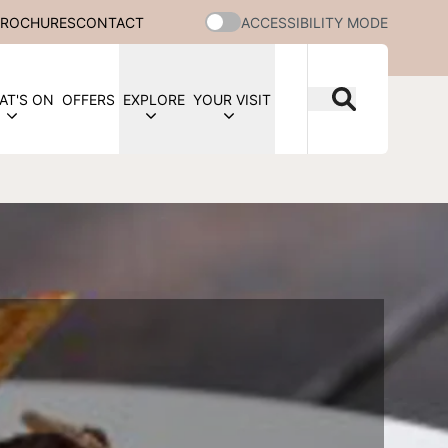
BROCHURES
CONTACT
ACCESSIBILITY MODE
AT'S ON
OFFERS
EXPLORE
YOUR VISIT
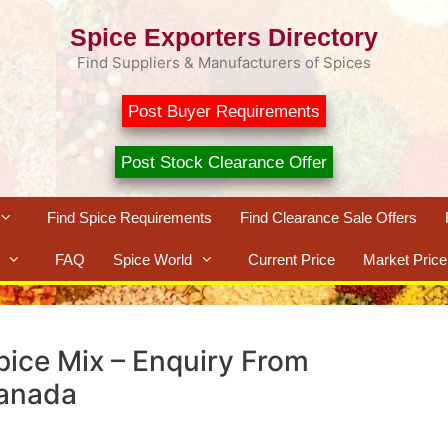
Spice Exporters Directory
Find Suppliers & Manufacturers of Spices
Post Buyer Requirements
Post Stock Clearance Offer
Find Spice Requirements
Find Clearance Sale Offers
FAQ
Spice World
Current Price
Market Price
pice Mix – Enquiry From
anada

————

# TO-DO ITEM:
The number alone is the answer: work out how many lines in the data contain "Requirements".

# SOLUTION TO THE EXERCISE:
2